Throughout the organ, such paper gaskets are trimmed about 3/4" wide, so I needed one inch strips. I took the two bundles I bought to a local print shop, where I had them cut the bundles into 1" x 36" strips with their big hydraulic cutter.
Unlike leather strip gaskets, paper strips will not stretch or shrink by pushing around in the hot glue. Where one first puts the paper sown on the hot glue is where it stays, with no latitude for adjustment. So the pieces have to be cut to size and accurately punched beforehand. Luckily the drilling pattern for all the lids are the same, and symmetrical. So it was possible to put several strips on the cutting board together, mark for the holes with a ruler and square, cut to the untrimmed length, and punched. 48 lengthwise pieces and 24 end pieces, plus spares for the ones that get messed up, are required.

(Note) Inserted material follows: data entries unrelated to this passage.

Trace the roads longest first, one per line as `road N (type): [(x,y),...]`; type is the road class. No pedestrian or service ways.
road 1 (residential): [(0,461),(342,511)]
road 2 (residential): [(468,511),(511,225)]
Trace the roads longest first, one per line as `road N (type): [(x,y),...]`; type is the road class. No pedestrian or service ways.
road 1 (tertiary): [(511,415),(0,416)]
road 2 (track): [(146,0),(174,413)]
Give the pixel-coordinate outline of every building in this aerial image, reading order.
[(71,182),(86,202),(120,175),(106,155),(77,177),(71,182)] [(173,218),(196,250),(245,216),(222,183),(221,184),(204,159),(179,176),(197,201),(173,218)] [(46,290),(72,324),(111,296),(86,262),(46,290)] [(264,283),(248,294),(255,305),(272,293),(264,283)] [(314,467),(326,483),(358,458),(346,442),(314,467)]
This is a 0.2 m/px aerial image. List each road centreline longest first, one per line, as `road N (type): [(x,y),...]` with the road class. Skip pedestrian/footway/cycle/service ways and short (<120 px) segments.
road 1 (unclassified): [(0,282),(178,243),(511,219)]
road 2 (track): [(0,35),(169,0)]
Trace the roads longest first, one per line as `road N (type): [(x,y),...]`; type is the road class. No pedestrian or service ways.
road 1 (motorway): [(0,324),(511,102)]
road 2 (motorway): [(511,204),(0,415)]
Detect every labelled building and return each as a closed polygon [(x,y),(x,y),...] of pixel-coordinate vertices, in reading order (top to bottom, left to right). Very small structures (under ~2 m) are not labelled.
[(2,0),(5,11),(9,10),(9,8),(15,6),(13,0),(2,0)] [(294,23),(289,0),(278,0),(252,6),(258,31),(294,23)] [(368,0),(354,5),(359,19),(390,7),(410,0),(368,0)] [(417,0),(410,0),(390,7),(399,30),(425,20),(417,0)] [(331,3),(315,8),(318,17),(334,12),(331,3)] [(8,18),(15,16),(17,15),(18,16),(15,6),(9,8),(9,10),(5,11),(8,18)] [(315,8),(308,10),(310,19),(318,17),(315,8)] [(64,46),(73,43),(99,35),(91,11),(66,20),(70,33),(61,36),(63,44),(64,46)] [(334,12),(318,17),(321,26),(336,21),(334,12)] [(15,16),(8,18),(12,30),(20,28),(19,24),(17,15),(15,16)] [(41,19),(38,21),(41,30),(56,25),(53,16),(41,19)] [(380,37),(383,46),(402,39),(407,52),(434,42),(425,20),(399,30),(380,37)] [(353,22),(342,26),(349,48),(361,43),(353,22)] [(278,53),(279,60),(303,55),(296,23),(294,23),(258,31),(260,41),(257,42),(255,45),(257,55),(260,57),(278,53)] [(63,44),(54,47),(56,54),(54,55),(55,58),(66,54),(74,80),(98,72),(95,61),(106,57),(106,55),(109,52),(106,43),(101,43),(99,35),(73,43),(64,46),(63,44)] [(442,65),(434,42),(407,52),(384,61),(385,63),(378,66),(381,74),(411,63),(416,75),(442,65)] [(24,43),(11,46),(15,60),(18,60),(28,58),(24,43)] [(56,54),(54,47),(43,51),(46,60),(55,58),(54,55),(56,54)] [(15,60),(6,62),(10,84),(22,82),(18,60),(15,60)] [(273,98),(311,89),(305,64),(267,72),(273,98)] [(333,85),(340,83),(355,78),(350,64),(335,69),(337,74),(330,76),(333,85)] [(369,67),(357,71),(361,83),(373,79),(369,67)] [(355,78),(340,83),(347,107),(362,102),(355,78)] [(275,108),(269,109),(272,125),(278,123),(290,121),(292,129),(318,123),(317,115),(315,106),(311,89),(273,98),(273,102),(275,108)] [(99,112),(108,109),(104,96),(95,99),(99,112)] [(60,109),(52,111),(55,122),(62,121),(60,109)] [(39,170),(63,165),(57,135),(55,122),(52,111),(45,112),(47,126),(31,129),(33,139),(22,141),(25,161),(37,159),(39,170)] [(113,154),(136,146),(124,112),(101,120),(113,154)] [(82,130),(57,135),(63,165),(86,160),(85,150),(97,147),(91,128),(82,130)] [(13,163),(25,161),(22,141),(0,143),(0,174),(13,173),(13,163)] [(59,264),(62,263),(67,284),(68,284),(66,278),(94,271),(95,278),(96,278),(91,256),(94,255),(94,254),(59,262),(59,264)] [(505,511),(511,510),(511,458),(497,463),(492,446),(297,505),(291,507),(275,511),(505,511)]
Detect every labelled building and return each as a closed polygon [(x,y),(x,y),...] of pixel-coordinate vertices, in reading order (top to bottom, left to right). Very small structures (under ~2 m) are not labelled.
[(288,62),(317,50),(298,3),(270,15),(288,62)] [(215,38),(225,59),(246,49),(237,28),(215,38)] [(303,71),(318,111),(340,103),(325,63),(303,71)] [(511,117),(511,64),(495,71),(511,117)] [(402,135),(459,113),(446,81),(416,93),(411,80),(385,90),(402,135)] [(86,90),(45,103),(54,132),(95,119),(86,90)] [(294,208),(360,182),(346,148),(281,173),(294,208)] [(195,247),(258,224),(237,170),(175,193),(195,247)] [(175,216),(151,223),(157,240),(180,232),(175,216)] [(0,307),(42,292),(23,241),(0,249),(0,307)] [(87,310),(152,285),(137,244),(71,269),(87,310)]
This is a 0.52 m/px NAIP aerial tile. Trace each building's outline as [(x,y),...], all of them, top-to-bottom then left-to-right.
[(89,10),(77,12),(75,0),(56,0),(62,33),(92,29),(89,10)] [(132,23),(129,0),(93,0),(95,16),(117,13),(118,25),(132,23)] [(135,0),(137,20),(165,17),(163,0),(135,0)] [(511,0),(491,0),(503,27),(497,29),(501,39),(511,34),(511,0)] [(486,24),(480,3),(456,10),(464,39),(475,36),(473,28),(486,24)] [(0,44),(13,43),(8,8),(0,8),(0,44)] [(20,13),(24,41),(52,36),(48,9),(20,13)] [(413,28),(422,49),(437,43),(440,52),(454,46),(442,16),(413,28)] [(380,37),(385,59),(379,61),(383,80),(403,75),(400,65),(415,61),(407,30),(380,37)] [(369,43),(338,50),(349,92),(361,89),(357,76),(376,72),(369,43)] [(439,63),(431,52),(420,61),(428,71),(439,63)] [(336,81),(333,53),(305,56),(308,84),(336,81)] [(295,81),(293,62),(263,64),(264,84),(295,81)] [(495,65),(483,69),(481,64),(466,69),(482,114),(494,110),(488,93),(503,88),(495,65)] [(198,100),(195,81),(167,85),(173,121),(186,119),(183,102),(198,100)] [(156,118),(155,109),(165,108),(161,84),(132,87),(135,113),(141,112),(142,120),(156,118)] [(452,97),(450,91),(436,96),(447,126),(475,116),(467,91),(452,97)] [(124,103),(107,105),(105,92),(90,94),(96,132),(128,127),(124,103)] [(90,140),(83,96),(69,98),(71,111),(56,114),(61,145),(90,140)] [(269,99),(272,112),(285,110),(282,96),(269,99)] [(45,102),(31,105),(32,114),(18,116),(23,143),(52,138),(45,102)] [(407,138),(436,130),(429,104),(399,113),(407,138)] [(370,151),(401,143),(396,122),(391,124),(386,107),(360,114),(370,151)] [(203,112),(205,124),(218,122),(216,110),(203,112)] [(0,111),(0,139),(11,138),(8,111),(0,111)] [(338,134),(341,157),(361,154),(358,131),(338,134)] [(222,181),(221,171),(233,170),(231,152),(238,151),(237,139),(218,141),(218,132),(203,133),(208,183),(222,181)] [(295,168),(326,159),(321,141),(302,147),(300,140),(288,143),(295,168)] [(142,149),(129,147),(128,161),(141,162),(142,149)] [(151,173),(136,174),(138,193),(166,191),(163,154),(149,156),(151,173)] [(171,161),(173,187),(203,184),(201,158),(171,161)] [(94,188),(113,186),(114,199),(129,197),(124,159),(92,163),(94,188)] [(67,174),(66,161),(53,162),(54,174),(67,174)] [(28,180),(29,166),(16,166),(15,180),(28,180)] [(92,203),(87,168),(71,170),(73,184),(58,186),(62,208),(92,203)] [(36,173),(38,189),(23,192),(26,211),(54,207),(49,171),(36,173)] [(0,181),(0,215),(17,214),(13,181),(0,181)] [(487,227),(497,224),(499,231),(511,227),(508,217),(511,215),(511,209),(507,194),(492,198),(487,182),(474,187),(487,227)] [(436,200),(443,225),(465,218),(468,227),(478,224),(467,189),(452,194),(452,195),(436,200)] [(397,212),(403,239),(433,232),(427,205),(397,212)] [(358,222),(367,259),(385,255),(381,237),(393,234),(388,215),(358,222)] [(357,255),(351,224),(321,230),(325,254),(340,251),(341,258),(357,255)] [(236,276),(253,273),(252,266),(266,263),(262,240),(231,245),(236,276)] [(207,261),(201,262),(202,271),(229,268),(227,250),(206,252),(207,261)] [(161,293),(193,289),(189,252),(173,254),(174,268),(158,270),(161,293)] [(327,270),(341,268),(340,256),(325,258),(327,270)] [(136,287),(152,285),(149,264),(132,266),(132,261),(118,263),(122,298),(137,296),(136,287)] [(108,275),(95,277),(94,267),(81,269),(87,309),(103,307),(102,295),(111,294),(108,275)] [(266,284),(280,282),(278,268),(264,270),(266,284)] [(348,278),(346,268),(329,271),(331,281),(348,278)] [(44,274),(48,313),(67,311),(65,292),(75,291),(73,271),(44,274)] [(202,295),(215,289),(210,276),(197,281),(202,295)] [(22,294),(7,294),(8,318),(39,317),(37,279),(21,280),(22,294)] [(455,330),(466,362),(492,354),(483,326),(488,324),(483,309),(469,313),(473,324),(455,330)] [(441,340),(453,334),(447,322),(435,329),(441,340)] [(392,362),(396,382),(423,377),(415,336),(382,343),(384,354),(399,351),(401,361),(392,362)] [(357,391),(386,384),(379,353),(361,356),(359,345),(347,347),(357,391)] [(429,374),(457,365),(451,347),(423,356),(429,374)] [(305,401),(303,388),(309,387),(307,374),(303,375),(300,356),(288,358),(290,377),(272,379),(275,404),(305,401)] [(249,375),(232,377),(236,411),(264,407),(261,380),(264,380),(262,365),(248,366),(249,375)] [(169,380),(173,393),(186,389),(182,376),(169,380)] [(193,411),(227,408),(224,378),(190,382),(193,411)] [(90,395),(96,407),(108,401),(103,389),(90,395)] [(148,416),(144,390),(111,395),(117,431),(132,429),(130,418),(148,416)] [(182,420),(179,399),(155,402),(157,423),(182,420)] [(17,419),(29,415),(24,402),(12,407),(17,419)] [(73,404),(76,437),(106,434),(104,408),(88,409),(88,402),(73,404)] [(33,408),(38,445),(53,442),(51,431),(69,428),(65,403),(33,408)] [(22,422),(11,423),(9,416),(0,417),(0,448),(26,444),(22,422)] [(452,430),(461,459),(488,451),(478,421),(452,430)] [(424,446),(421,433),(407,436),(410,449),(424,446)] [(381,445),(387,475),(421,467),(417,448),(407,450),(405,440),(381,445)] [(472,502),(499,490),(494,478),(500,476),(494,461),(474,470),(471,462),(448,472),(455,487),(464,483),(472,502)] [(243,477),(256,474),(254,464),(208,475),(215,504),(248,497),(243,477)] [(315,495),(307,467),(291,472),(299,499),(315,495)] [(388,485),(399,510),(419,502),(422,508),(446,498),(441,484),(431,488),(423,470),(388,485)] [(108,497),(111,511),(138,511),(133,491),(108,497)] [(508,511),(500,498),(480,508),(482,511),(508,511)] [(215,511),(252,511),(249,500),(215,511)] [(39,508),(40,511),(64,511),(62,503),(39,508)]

First the four side pieces are glued on, except for the areas near the ends. Then the ends of the strips are trimmed as shown, and then the cut line where the end pieces will be butted is accurately made with a square. All the places where the gasket pieces form butt joints must be squarely and cleanly cut, since the paper joints won't "scrunch up" tight, unlike leather ones.
Then the end areas are glued, and the end pieces attached. After the glue is fully dried, the excess is trimmed off.
Following the original design, the strip of gasket that seals to the rank dividing plate is made of soft, thick deerskin, not paper. It has to be accurately cut to length so as to butt tightly with the side gasket strips.